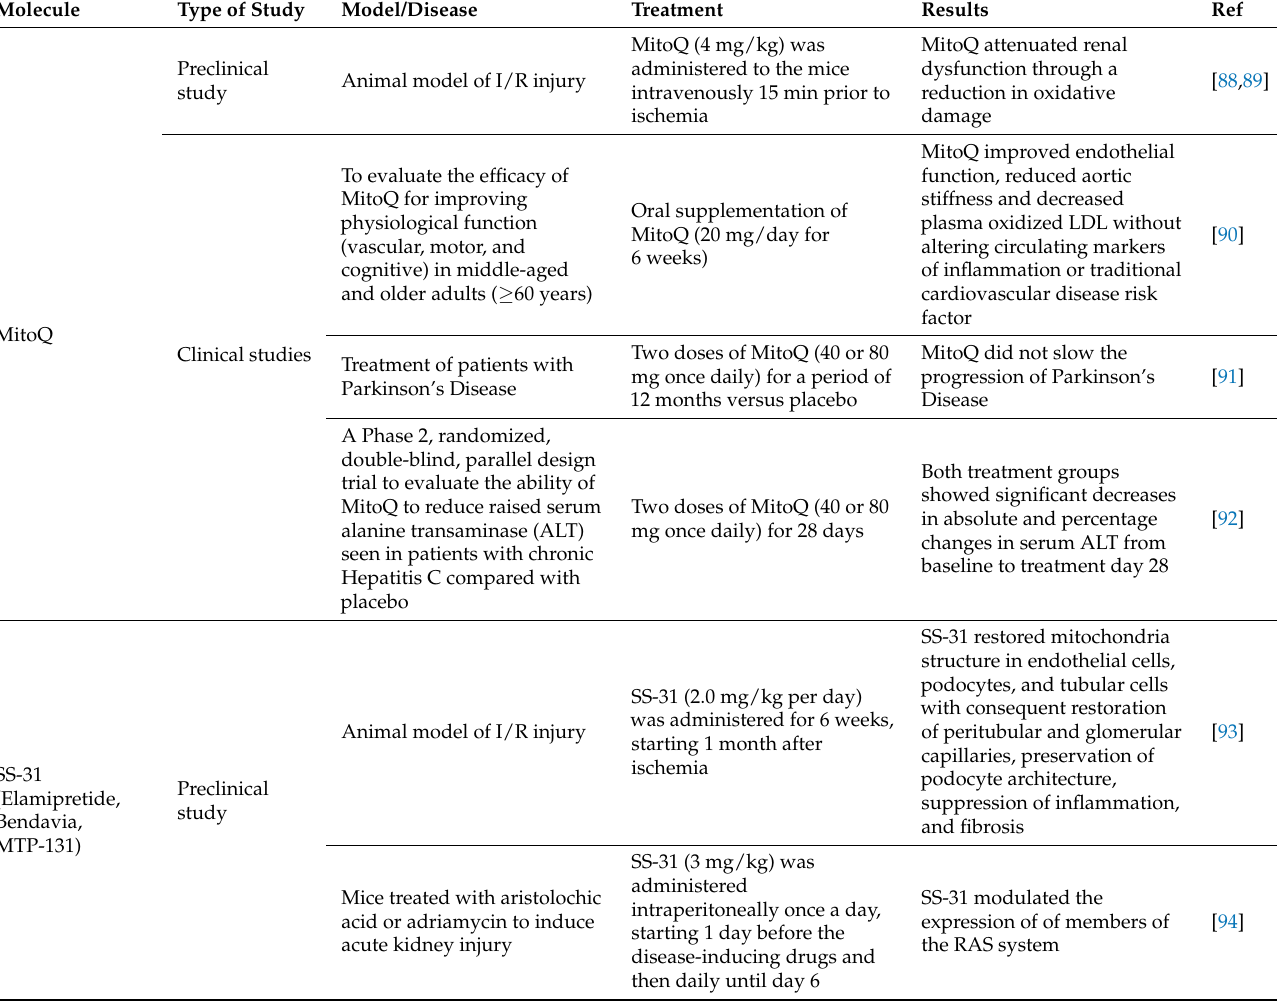
Table 3. Main published preclinical and clinical studies investigating mitochondria-targeting anti-oxidants.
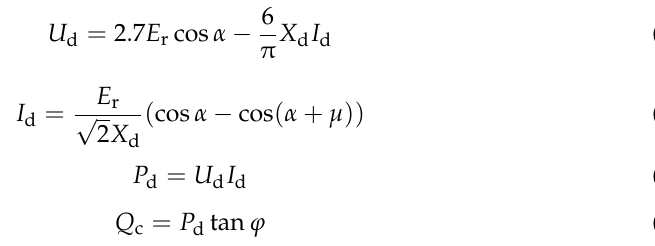
Figure 4. Schematic diagram of 12 − pulse LCC converter.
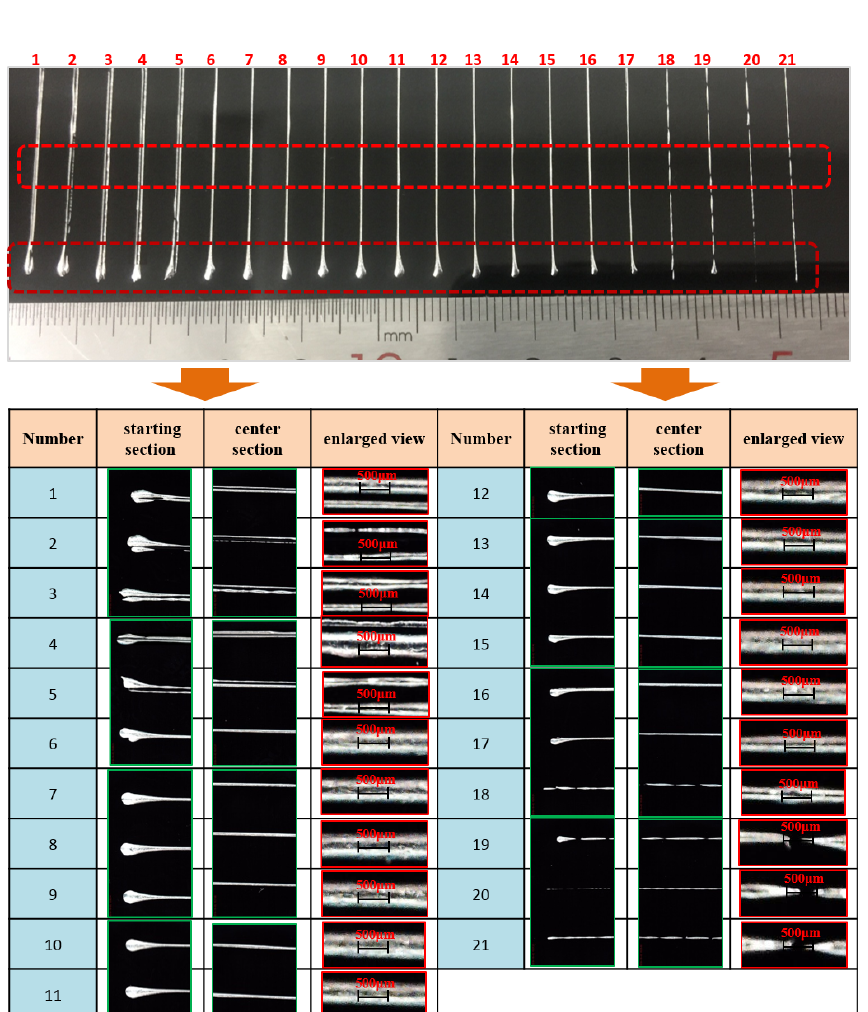
Figure 7. The direct-writing lines with different writing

What is needed — Print the data once more without any change, skipping each picture.

Solved exercise —
Table 3. Main published preclinical and clinical studies investigating mitochondria-targeting anti-oxidants.
Figure 4. Schematic diagram of 12 − pulse LCC converter.
Figure 7. The direct-writing lines with different writing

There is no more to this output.